I had an idea that I would start a more detailed discussion about hazards, traps, and tricks, from a synthetic rather than analytic approach (combining minimalist building blocks, instead of breaking down macro-level categories.) But then I realized I'd need to establish these building blocks first, expecially those which are not strictly speaking restricted to traps. Each hazard, trap, or trick has one or more details -- clues, to match Zak's name-scheme. But it turns out there are different kinds of clues.

Clues can be described using at least two different axes: obvious/hidden and known/unknown. I'd vaguely hinted at the first in the previous post on traps, but now I'd like to break down "hidden" a little further:
  • Obvious: anyone under standard conditions will notice the clue.
  • Covered/Concealed: only those who bypass the cover notice the clue.
  • Secret: only those who examine the target in the proper way notice the clue.
  • Obscure: a combo of Concealed and Secret.
The first thing to note is that an Obvious clue should always be given tto the explorers unless conditions are not standard. For example, if the torches have gone out and the explorers are in total darkness, purely visual clues will not be noticed; under poor lighting, the GM might apply a dice roll, but otherwise the explorers get the clue without any unusual effort.

On the other hand, Concealed clues have something physically blocking one of the senses, which is why I also referred to it as "Covered". This is a trap door under a rug, a chest under a bed, a niche behind a curtain, or even a door behind a pillar. Removing the cover (or, in the case of the pillar, changing position) changes the clue from Covered to Obvious. Explorers get these clues if they perform an action that would uncover/discover the clue. Such actions are generally pretty simple, but the players must state they are "looking in, under or behind everything," at the very least, or the clue will be missed.

Secret clues will not be casually revealed. A Concealed clue might be concealed by accident, but a Secret clue was deliberately hidden. If the correct location is searched, the explorers might get lucky (this is the rationale behind rolls for secret doors.) If the explorers take an appropriate action, the Secret clue becomes Concealed, rather than Obvious; for example, if the characters search for secret doors by holding a candle near the wall and moving it around slowly, they might spot a gust of air from a crack, but they do not automatically know if this is a secret door or something else., nor do they know how to open the door.
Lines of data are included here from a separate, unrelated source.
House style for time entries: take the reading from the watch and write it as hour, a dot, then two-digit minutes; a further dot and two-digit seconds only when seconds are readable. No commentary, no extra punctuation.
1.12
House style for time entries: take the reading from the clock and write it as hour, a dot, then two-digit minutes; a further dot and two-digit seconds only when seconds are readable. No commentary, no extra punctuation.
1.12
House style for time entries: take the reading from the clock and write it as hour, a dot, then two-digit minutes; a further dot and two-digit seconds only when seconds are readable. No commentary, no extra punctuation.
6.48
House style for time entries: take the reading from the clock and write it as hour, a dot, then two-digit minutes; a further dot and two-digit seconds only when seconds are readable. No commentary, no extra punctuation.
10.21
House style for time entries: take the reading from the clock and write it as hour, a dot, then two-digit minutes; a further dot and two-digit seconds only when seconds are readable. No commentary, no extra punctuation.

It might take a very simple action (push on the edge to make the section of wall rotate.)

If the action isn't simple, the clue is Obscure rather than Secret: the action that must be performed is not obvious even after the secret has been revealed. It is essentially a chain of clues.
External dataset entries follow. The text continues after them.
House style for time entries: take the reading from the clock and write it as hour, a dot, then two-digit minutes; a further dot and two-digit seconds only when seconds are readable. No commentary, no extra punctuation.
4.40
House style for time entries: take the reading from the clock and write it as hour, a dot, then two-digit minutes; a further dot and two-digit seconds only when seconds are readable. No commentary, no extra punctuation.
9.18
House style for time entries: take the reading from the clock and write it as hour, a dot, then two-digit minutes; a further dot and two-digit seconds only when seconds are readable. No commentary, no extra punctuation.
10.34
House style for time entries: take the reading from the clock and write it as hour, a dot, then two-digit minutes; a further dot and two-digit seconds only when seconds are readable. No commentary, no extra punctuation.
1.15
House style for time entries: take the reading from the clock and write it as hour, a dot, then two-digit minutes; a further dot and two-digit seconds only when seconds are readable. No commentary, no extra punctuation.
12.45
The Known/Unknown axis of description is roughly equivalent to the Obvious/Hidden axis:
  • Common knowledge: known to all ordinary people.
  • Uncommon (or Expert) knowledge: known to people with an appropriate background or training.
  • Private knowledge: known only to those involved or those they have told.
  • Lost knowledge: previously known, but there are no surviving experts or people privy to the knowledge.
  • Unknown: Lost knowledge should cover this, but for those who need it, we can just consider something as totally new, requiring research.
Uncommon knowledge functions a lot like Concealed clues: once someone with an appropriate background is shown the clue, the knowledge becomes revealed; no roll should be necessary. Private knowledge can't be known in this manner, because it's like a Secret clue: you must ask the right person, perhaps in the right way. Lost knowledge can't be known without research or extraordinary measures (divination, time travel.)
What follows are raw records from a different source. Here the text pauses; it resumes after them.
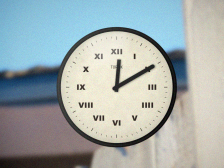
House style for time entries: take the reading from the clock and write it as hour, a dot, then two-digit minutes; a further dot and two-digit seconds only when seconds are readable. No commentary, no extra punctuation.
12.10
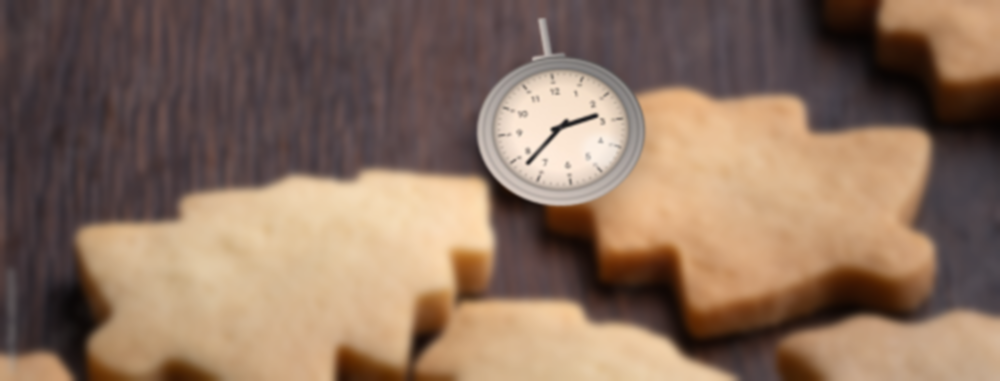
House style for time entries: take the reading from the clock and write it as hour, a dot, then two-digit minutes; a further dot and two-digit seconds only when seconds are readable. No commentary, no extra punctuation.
2.38
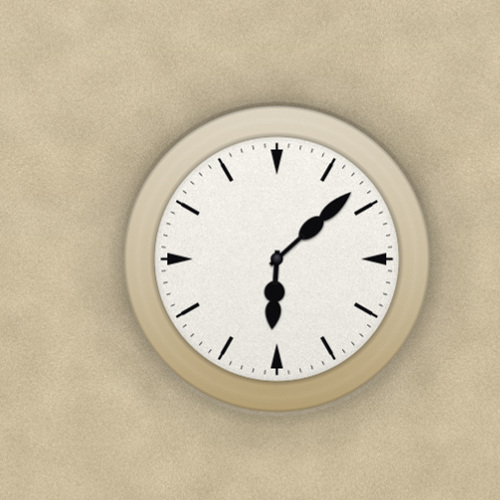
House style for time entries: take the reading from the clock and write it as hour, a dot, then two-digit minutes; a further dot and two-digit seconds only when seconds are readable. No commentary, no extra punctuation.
6.08
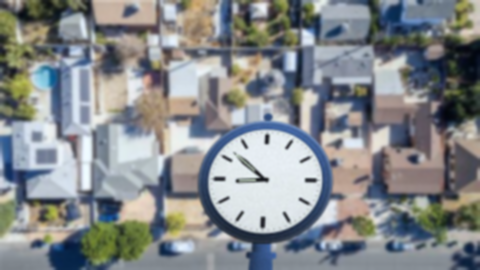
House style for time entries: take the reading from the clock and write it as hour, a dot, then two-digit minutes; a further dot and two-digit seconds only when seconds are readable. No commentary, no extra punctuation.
8.52
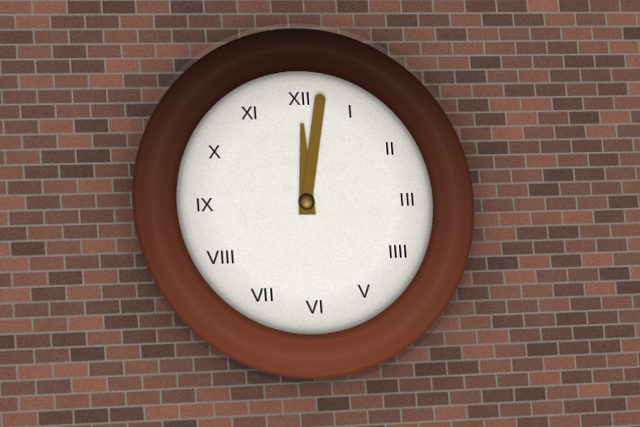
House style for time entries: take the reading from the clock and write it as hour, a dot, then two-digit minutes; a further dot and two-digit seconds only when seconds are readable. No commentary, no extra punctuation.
12.02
Most of the time, we don't need these labels, because most knowledge is Common or at the very least known to a fairly obvious group of experts. Similarly, there are a lot of Obvious details which we don't need to label "Obvious" or even record at all; part of the GM's job is to act as a referee, deciding if there is any Obvious Common clues relevant and making stuff up as appropriate. We only need these labels when describing exceptions to the norm, so that we can classify them into broad types.

Next up will be an application of this to hazards, traps, and tricks.